Dataset entries:
▬▬▬▬▬▬▬▬▬▬

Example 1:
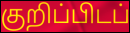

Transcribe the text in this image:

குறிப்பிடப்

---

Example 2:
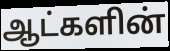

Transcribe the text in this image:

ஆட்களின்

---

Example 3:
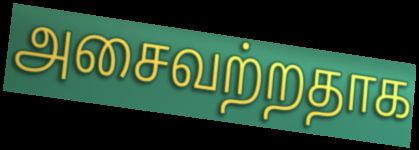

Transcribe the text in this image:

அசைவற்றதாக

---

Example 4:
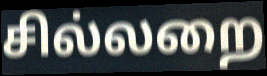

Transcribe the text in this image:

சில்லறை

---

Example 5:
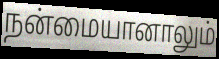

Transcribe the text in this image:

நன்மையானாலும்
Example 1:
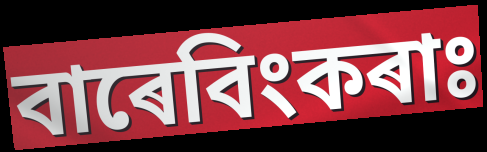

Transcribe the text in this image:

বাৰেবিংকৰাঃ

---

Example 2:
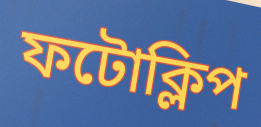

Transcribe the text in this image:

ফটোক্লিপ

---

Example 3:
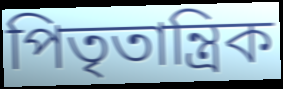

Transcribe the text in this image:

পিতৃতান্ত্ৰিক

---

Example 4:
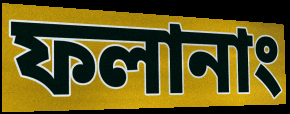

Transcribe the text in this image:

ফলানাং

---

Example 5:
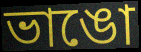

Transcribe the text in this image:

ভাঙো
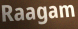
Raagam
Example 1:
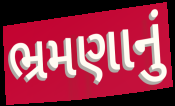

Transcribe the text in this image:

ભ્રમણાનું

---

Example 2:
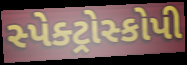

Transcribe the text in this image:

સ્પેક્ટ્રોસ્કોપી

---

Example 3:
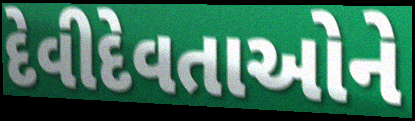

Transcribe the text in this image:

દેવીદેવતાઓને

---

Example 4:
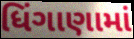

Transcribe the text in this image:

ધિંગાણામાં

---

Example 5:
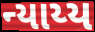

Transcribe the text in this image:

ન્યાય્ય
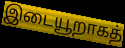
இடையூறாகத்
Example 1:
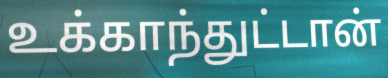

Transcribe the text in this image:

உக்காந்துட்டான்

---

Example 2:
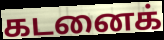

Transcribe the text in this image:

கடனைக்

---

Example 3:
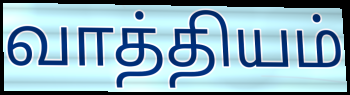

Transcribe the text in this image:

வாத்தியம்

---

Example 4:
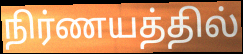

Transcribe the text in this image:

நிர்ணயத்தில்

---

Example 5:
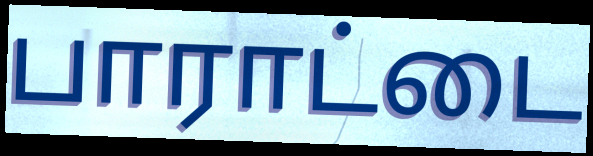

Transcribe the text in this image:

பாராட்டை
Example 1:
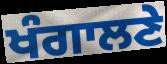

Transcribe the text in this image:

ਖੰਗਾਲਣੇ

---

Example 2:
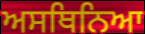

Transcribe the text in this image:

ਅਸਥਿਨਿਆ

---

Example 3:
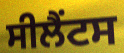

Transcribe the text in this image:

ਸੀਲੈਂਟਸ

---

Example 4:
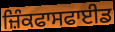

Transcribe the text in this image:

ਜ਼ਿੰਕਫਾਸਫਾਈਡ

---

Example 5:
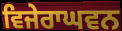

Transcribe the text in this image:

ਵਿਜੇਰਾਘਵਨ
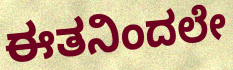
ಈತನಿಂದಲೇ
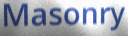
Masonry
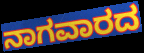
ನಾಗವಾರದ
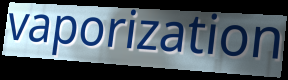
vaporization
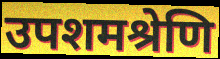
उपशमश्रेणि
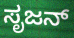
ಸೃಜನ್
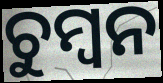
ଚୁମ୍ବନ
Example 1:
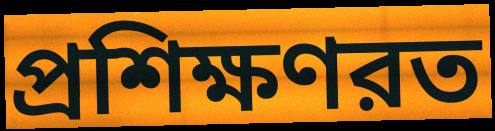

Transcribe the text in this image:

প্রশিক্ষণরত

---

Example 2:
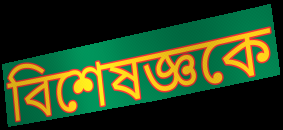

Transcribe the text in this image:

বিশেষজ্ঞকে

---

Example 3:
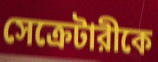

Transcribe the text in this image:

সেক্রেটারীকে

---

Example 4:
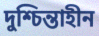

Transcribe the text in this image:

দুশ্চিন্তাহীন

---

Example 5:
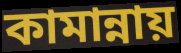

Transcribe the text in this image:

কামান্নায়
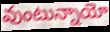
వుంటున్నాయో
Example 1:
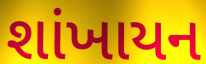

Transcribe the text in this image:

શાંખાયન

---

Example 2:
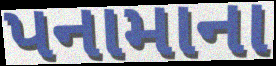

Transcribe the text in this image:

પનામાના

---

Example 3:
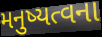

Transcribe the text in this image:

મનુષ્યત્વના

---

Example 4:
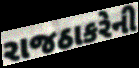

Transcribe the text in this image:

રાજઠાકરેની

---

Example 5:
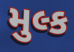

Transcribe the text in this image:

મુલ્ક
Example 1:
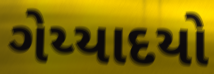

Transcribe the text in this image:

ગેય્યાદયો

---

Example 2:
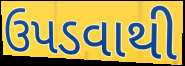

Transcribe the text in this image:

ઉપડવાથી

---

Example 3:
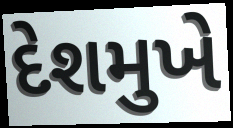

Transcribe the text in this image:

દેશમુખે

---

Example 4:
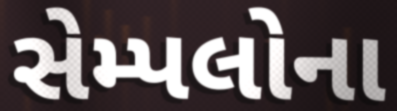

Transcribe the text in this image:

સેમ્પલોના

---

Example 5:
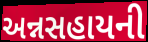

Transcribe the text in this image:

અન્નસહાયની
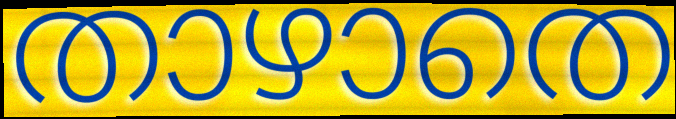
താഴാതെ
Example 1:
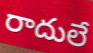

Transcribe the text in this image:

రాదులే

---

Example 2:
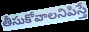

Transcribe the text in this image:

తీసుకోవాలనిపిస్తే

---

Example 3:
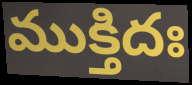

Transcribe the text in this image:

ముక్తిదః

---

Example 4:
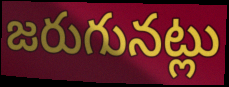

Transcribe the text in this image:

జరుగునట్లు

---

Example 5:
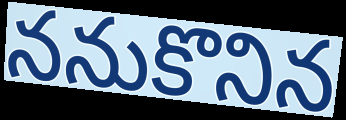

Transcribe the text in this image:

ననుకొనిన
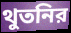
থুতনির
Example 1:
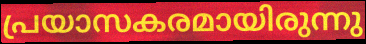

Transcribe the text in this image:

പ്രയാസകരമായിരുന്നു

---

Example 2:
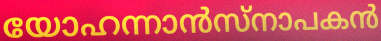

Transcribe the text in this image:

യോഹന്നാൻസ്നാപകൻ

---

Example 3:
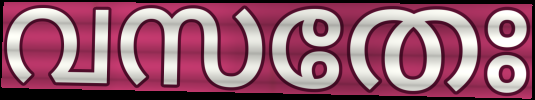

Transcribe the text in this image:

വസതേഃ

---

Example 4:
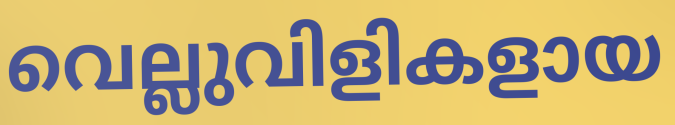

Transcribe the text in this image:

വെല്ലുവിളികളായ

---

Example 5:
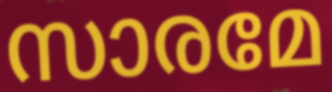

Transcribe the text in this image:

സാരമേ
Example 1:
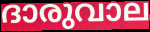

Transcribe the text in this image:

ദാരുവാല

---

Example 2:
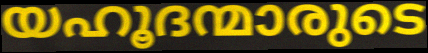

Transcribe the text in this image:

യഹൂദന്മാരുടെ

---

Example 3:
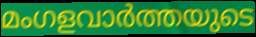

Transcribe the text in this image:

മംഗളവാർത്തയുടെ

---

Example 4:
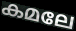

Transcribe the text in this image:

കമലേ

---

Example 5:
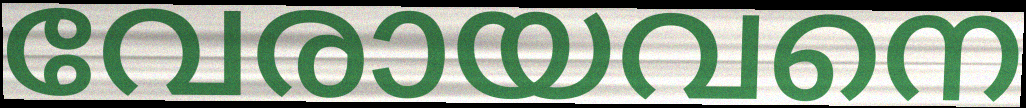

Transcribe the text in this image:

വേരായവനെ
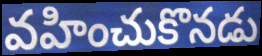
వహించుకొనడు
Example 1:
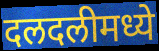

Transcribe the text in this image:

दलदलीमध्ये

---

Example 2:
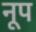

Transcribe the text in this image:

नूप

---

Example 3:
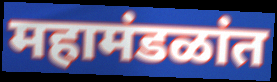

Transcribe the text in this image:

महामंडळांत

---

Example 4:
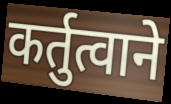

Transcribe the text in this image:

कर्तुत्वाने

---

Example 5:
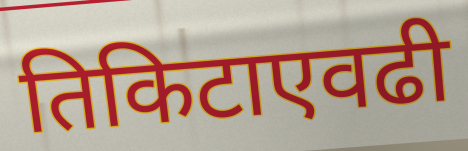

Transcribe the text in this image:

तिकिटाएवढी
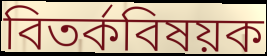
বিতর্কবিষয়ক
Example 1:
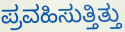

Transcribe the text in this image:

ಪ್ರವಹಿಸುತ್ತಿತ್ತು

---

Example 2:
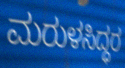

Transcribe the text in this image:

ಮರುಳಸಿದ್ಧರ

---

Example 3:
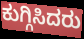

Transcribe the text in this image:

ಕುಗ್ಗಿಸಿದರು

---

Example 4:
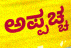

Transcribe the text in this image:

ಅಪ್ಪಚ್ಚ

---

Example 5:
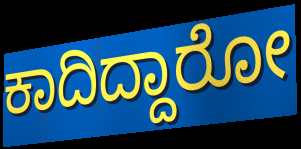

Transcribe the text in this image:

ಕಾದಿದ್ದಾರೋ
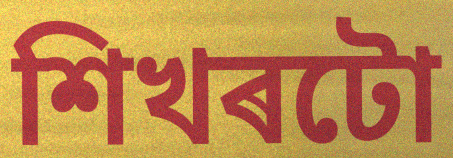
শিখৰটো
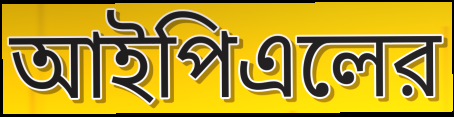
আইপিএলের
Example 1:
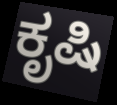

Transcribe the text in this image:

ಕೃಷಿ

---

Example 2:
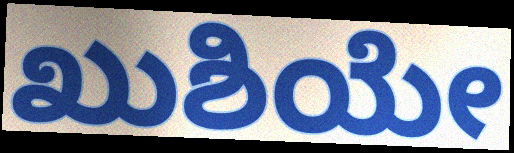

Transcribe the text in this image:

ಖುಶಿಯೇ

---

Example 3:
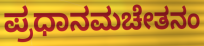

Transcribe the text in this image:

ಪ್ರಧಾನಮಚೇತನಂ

▬▬▬▬▬▬▬▬▬▬

**WORK ITEM**
The answer must be the data above, repeated exactly, with no pictures.

**WRITTEN RESPONSE**
Example 1:

Transcribe the text in this image:

குறிப்பிடப்

---

Example 2:

Transcribe the text in this image:

ஆட்களின்

---

Example 3:

Transcribe the text in this image:

அசைவற்றதாக

---

Example 4:

Transcribe the text in this image:

சில்லறை

---

Example 5:

Transcribe the text in this image:

நன்மையானாலும்
Example 1:

Transcribe the text in this image:

বাৰেবিংকৰাঃ

---

Example 2:

Transcribe the text in this image:

ফটোক্লিপ

---

Example 3:

Transcribe the text in this image:

পিতৃতান্ত্ৰিক

---

Example 4:

Transcribe the text in this image:

ফলানাং

---

Example 5:

Transcribe the text in this image:

ভাঙো
Raagam
Example 1:

Transcribe the text in this image:

ભ્રમણાનું

---

Example 2:

Transcribe the text in this image:

સ્પેક્ટ્રોસ્કોપી

---

Example 3:

Transcribe the text in this image:

દેવીદેવતાઓને

---

Example 4:

Transcribe the text in this image:

ધિંગાણામાં

---

Example 5:

Transcribe the text in this image:

ન્યાય્ય
இடையூறாகத்
Example 1:

Transcribe the text in this image:

உக்காந்துட்டான்

---

Example 2:

Transcribe the text in this image:

கடனைக்

---

Example 3:

Transcribe the text in this image:

வாத்தியம்

---

Example 4:

Transcribe the text in this image:

நிர்ணயத்தில்

---

Example 5:

Transcribe the text in this image:

பாராட்டை
Example 1:

Transcribe the text in this image:

ਖੰਗਾਲਣੇ

---

Example 2:

Transcribe the text in this image:

ਅਸਥਿਨਿਆ

---

Example 3:

Transcribe the text in this image:

ਸੀਲੈਂਟਸ

---

Example 4:

Transcribe the text in this image:

ਜ਼ਿੰਕਫਾਸਫਾਈਡ

---

Example 5:

Transcribe the text in this image:

ਵਿਜੇਰਾਘਵਨ
ಈತನಿಂದಲೇ
Masonry
ನಾಗವಾರದ
vaporization
उपशमश्रेणि
ಸೃಜನ್
ଚୁମ୍ବନ
Example 1:

Transcribe the text in this image:

প্রশিক্ষণরত

---

Example 2:

Transcribe the text in this image:

বিশেষজ্ঞকে

---

Example 3:

Transcribe the text in this image:

সেক্রেটারীকে

---

Example 4:

Transcribe the text in this image:

দুশ্চিন্তাহীন

---

Example 5:

Transcribe the text in this image:

কামান্নায়
వుంటున్నాయో
Example 1:

Transcribe the text in this image:

શાંખાયન

---

Example 2:

Transcribe the text in this image:

પનામાના

---

Example 3:

Transcribe the text in this image:

મનુષ્યત્વના

---

Example 4:

Transcribe the text in this image:

રાજઠાકરેની

---

Example 5:

Transcribe the text in this image:

મુલ્ક
Example 1:

Transcribe the text in this image:

ગેય્યાદયો

---

Example 2:

Transcribe the text in this image:

ઉપડવાથી

---

Example 3:

Transcribe the text in this image:

દેશમુખે

---

Example 4:

Transcribe the text in this image:

સેમ્પલોના

---

Example 5:

Transcribe the text in this image:

અન્નસહાયની
താഴാതെ
Example 1:

Transcribe the text in this image:

రాదులే

---

Example 2:

Transcribe the text in this image:

తీసుకోవాలనిపిస్తే

---

Example 3:

Transcribe the text in this image:

ముక్తిదః

---

Example 4:

Transcribe the text in this image:

జరుగునట్లు

---

Example 5:

Transcribe the text in this image:

ననుకొనిన
থুতনির
Example 1:

Transcribe the text in this image:

പ്രയാസകരമായിരുന്നു

---

Example 2:

Transcribe the text in this image:

യോഹന്നാൻസ്നാപകൻ

---

Example 3:

Transcribe the text in this image:

വസതേഃ

---

Example 4:

Transcribe the text in this image:

വെല്ലുവിളികളായ

---

Example 5:

Transcribe the text in this image:

സാരമേ
Example 1:

Transcribe the text in this image:

ദാരുവാല

---

Example 2:

Transcribe the text in this image:

യഹൂദന്മാരുടെ

---

Example 3:

Transcribe the text in this image:

മംഗളവാർത്തയുടെ

---

Example 4:

Transcribe the text in this image:

കമലേ

---

Example 5:

Transcribe the text in this image:

വേരായവനെ
వహించుకొనడు
Example 1:

Transcribe the text in this image:

दलदलीमध्ये

---

Example 2:

Transcribe the text in this image:

नूप

---

Example 3:

Transcribe the text in this image:

महामंडळांत

---

Example 4:

Transcribe the text in this image:

कर्तुत्वाने

---

Example 5:

Transcribe the text in this image:

तिकिटाएवढी
বিতর্কবিষয়ক
Example 1:

Transcribe the text in this image:

ಪ್ರವಹಿಸುತ್ತಿತ್ತು

---

Example 2:

Transcribe the text in this image:

ಮರುಳಸಿದ್ಧರ

---

Example 3:

Transcribe the text in this image:

ಕುಗ್ಗಿಸಿದರು

---

Example 4:

Transcribe the text in this image:

ಅಪ್ಪಚ್ಚ

---

Example 5:

Transcribe the text in this image:

ಕಾದಿದ್ದಾರೋ
শিখৰটো
আইপিএলের
Example 1:

Transcribe the text in this image:

ಕೃಷಿ

---

Example 2:

Transcribe the text in this image:

ಖುಶಿಯೇ

---

Example 3:

Transcribe the text in this image:

ಪ್ರಧಾನಮಚೇತನಂ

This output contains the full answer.